TEXT PASSAGE —
Install Required Packages

Install the necessary Python packages and restart the runtime to use updated packages.

! pip3 install --upgrade --quiet google-cloud-aiplatform \
                                 google-cloud-storage \
                                 kfp \
                                 google-cloud-pipeline-components
                                 
import sys

if "google.colab" in sys.modules:

    import IPython

    app = IPython.Application.instance()
    app.kernel.do_shutdown(True)

Authenticate and Set up

The following code will authenticate and set up the necessary environment packages / variables for a pipeline. Please note to add your own relevant PROJECT_ID , LOCATION, and SERVICE_ACCOUNT.

# authenticate notebook environment
import sys

if "google.colab" in sys.modules:

    from google.colab import auth

    auth.authenticate_user()

DATA PROVIDED —
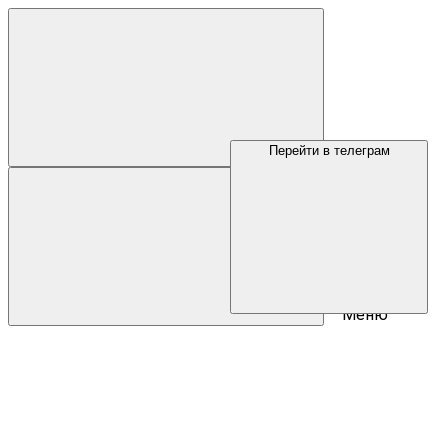
Перейти в телеграм
Меню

EXERCISE REQUIREMENTS —
[a] Transcribe the notebook setup passage, everything from "The following code" down to "LOCATION, and SERVICE_ACCOUNT.".
[b] Finish out the next part of the notebook setup passage, picking up after its final line of code.

ANSWERS —
[a]
The following code will authenticate and set up the necessary environment packages / variables for a pipeline. Please note to add your own relevant PROJECT_ID , LOCATION, and SERVICE_ACCOUNT.

[b]
# set google cloud project information, fill in project_id & location
PROJECT_ID = ""  # @param {type:"string"}
LOCATION = "us-central1"  # @param {type:"string"}

# create cloud storage bucket
BUCKET_URI = f"gs://your-bucket-name-{PROJECT_ID}-unique"  # @param {type:"string"}
! gsutil mb -l {LOCATION} -p {PROJECT_ID} {BUCKET_URI}

# set service account
SERVICE_ACCOUNT = ""  # @param {type:"string"}

# set service account access
! gsutil iam ch serviceAccount:{SERVICE_ACCOUNT}:roles/storage.objectCreator 

# import libraries
from typing import NamedTuple

import google.cloud.aiplatform as aiplatform
import kfp
from google.cloud import bigquery
from kfp import compiler, dsl
from kfp.dsl import (Artifact, ClassificationMetrics, Input, Metrics, Output,
                     component)
                     
# vertex ai constants


# set path for storing the pipeline artifacts
PIPELINE_NAME = "automl-tabular-beans-training"
PIPELINE_ROOT = "{}/pipeline_root/beans".format(BUCKET_URI)

# initialize vertex ai asdk for python
aiplatform.init(project=PROJECT_ID, location=LOCATION, staging_bucket=BUCKET_URI)

Pipeline components

In this section, you’ll create a custom pipeline component, while using other pre-built components from Vertex AI services.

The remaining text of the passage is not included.